(Data extracted from a collection)
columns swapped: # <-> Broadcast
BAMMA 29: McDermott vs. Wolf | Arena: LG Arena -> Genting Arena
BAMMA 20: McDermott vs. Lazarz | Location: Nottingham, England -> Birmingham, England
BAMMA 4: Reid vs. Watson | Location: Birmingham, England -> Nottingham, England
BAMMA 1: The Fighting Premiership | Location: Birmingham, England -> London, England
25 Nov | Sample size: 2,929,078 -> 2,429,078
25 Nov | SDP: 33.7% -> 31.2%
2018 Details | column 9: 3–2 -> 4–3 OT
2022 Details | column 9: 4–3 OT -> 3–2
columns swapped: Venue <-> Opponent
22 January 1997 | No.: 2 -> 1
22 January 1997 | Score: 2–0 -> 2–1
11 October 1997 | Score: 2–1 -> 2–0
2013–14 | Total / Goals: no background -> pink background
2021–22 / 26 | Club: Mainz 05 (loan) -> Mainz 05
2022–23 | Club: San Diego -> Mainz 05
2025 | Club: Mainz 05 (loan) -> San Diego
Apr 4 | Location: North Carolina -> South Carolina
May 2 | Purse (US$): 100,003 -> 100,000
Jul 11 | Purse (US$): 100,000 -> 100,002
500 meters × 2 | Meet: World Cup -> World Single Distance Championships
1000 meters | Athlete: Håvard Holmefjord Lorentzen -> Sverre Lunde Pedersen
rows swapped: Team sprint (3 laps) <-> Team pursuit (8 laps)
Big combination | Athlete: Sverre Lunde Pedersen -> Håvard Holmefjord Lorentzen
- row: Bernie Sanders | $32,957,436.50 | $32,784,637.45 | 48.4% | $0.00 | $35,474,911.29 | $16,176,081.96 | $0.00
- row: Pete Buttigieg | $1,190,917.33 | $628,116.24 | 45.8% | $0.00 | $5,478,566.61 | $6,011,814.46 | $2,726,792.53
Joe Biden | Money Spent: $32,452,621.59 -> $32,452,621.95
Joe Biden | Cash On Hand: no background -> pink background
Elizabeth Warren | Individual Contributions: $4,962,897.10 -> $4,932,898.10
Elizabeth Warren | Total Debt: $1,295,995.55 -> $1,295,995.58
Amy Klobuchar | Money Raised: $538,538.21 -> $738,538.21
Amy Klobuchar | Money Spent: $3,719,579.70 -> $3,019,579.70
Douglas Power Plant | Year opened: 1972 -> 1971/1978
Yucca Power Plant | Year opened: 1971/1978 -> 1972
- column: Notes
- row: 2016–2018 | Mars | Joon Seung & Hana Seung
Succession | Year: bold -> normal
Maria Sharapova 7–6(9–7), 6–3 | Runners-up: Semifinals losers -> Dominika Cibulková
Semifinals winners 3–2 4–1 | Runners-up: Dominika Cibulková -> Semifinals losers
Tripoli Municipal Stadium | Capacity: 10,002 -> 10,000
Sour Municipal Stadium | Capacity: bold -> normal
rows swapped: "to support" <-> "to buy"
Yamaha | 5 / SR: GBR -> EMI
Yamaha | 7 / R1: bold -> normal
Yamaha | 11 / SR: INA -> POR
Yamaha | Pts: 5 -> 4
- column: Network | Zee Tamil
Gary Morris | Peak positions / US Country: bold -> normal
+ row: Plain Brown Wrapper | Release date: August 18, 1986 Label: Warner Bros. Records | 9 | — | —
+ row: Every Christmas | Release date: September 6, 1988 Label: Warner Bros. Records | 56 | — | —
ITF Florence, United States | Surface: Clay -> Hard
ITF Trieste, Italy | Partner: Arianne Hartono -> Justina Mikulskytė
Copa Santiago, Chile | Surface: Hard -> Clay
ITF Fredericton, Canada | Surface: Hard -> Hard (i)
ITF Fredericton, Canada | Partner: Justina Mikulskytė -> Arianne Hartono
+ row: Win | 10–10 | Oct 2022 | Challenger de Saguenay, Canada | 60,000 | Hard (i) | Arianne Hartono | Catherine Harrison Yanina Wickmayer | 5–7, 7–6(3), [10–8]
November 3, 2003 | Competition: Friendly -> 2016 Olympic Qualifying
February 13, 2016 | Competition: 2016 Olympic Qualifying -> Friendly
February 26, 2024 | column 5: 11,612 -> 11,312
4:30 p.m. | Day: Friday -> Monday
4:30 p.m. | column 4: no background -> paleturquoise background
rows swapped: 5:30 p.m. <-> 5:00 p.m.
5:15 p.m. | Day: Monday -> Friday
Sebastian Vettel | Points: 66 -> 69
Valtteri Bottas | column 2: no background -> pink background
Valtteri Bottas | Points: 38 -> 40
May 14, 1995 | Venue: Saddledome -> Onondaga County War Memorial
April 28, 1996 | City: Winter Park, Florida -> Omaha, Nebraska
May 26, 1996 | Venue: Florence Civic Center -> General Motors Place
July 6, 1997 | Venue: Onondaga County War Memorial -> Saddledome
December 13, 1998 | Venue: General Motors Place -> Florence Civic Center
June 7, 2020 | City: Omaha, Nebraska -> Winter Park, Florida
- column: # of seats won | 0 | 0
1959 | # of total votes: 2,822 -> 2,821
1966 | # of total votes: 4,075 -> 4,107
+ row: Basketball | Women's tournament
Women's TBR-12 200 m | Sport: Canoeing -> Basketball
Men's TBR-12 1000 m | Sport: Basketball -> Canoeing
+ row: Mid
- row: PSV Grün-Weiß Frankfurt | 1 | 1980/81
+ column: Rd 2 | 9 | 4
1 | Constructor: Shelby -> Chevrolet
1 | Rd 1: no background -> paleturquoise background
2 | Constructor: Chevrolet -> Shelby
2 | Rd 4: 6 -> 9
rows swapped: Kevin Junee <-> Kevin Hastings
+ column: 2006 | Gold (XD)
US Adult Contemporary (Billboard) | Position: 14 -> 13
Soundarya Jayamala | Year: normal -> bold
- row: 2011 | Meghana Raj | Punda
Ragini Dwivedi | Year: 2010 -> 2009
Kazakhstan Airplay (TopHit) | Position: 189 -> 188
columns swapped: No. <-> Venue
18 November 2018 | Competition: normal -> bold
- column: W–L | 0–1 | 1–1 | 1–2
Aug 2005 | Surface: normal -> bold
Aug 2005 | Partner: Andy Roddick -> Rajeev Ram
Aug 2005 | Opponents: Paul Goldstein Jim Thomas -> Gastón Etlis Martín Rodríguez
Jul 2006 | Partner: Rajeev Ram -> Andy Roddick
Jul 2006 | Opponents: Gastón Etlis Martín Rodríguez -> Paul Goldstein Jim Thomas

--- Goal ---
Write out all of the lines above exactly, without changing anything.

--- Answer in full ---
columns swapped: # <-> Broadcast
BAMMA 29: McDermott vs. Wolf | Arena: LG Arena -> Genting Arena
BAMMA 20: McDermott vs. Lazarz | Location: Nottingham, England -> Birmingham, England
BAMMA 4: Reid vs. Watson | Location: Birmingham, England -> Nottingham, England
BAMMA 1: The Fighting Premiership | Location: Birmingham, England -> London, England
25 Nov | Sample size: 2,929,078 -> 2,429,078
25 Nov | SDP: 33.7% -> 31.2%
2018 Details | column 9: 3–2 -> 4–3 OT
2022 Details | column 9: 4–3 OT -> 3–2
columns swapped: Venue <-> Opponent
22 January 1997 | No.: 2 -> 1
22 January 1997 | Score: 2–0 -> 2–1
11 October 1997 | Score: 2–1 -> 2–0
2013–14 | Total / Goals: no background -> pink background
2021–22 / 26 | Club: Mainz 05 (loan) -> Mainz 05
2022–23 | Club: San Diego -> Mainz 05
2025 | Club: Mainz 05 (loan) -> San Diego
Apr 4 | Location: North Carolina -> South Carolina
May 2 | Purse (US$): 100,003 -> 100,000
Jul 11 | Purse (US$): 100,000 -> 100,002
500 meters × 2 | Meet: World Cup -> World Single Distance Championships
1000 meters | Athlete: Håvard Holmefjord Lorentzen -> Sverre Lunde Pedersen
rows swapped: Team sprint (3 laps) <-> Team pursuit (8 laps)
Big combination | Athlete: Sverre Lunde Pedersen -> Håvard Holmefjord Lorentzen
- row: Bernie Sanders | $32,957,436.50 | $32,784,637.45 | 48.4% | $0.00 | $35,474,911.29 | $16,176,081.96 | $0.00
- row: Pete Buttigieg | $1,190,917.33 | $628,116.24 | 45.8% | $0.00 | $5,478,566.61 | $6,011,814.46 | $2,726,792.53
Joe Biden | Money Spent: $32,452,621.59 -> $32,452,621.95
Joe Biden | Cash On Hand: no background -> pink background
Elizabeth Warren | Individual Contributions: $4,962,897.10 -> $4,932,898.10
Elizabeth Warren | Total Debt: $1,295,995.55 -> $1,295,995.58
Amy Klobuchar | Money Raised: $538,538.21 -> $738,538.21
Amy Klobuchar | Money Spent: $3,719,579.70 -> $3,019,579.70
Douglas Power Plant | Year opened: 1972 -> 1971/1978
Yucca Power Plant | Year opened: 1971/1978 -> 1972
- column: Notes
- row: 2016–2018 | Mars | Joon Seung & Hana Seung
Succession | Year: bold -> normal
Maria Sharapova 7–6(9–7), 6–3 | Runners-up: Semifinals losers -> Dominika Cibulková
Semifinals winners 3–2 4–1 | Runners-up: Dominika Cibulková -> Semifinals losers
Tripoli Municipal Stadium | Capacity: 10,002 -> 10,000
Sour Municipal Stadium | Capacity: bold -> normal
rows swapped: "to support" <-> "to buy"
Yamaha | 5 / SR: GBR -> EMI
Yamaha | 7 / R1: bold -> normal
Yamaha | 11 / SR: INA -> POR
Yamaha | Pts: 5 -> 4
- column: Network | Zee Tamil
Gary Morris | Peak positions / US Country: bold -> normal
+ row: Plain Brown Wrapper | Release date: August 18, 1986 Label: Warner Bros. Records | 9 | — | —
+ row: Every Christmas | Release date: September 6, 1988 Label: Warner Bros. Records | 56 | — | —
ITF Florence, United States | Surface: Clay -> Hard
ITF Trieste, Italy | Partner: Arianne Hartono -> Justina Mikulskytė
Copa Santiago, Chile | Surface: Hard -> Clay
ITF Fredericton, Canada | Surface: Hard -> Hard (i)
ITF Fredericton, Canada | Partner: Justina Mikulskytė -> Arianne Hartono
+ row: Win | 10–10 | Oct 2022 | Challenger de Saguenay, Canada | 60,000 | Hard (i) | Arianne Hartono | Catherine Harrison Yanina Wickmayer | 5–7, 7–6(3), [10–8]
November 3, 2003 | Competition: Friendly -> 2016 Olympic Qualifying
February 13, 2016 | Competition: 2016 Olympic Qualifying -> Friendly
February 26, 2024 | column 5: 11,612 -> 11,312
4:30 p.m. | Day: Friday -> Monday
4:30 p.m. | column 4: no background -> paleturquoise background
rows swapped: 5:30 p.m. <-> 5:00 p.m.
5:15 p.m. | Day: Monday -> Friday
Sebastian Vettel | Points: 66 -> 69
Valtteri Bottas | column 2: no background -> pink background
Valtteri Bottas | Points: 38 -> 40
May 14, 1995 | Venue: Saddledome -> Onondaga County War Memorial
April 28, 1996 | City: Winter Park, Florida -> Omaha, Nebraska
May 26, 1996 | Venue: Florence Civic Center -> General Motors Place
July 6, 1997 | Venue: Onondaga County War Memorial -> Saddledome
December 13, 1998 | Venue: General Motors Place -> Florence Civic Center
June 7, 2020 | City: Omaha, Nebraska -> Winter Park, Florida
- column: # of seats won | 0 | 0
1959 | # of total votes: 2,822 -> 2,821
1966 | # of total votes: 4,075 -> 4,107
+ row: Basketball | Women's tournament
Women's TBR-12 200 m | Sport: Canoeing -> Basketball
Men's TBR-12 1000 m | Sport: Basketball -> Canoeing
+ row: Mid
- row: PSV Grün-Weiß Frankfurt | 1 | 1980/81
+ column: Rd 2 | 9 | 4
1 | Constructor: Shelby -> Chevrolet
1 | Rd 1: no background -> paleturquoise background
2 | Constructor: Chevrolet -> Shelby
2 | Rd 4: 6 -> 9
rows swapped: Kevin Junee <-> Kevin Hastings
+ column: 2006 | Gold (XD)
US Adult Contemporary (Billboard) | Position: 14 -> 13
Soundarya Jayamala | Year: normal -> bold
- row: 2011 | Meghana Raj | Punda
Ragini Dwivedi | Year: 2010 -> 2009
Kazakhstan Airplay (TopHit) | Position: 189 -> 188
columns swapped: No. <-> Venue
18 November 2018 | Competition: normal -> bold
- column: W–L | 0–1 | 1–1 | 1–2
Aug 2005 | Surface: normal -> bold
Aug 2005 | Partner: Andy Roddick -> Rajeev Ram
Aug 2005 | Opponents: Paul Goldstein Jim Thomas -> Gastón Etlis Martín Rodríguez
Jul 2006 | Partner: Rajeev Ram -> Andy Roddick
Jul 2006 | Opponents: Gastón Etlis Martín Rodríguez -> Paul Goldstein Jim Thomas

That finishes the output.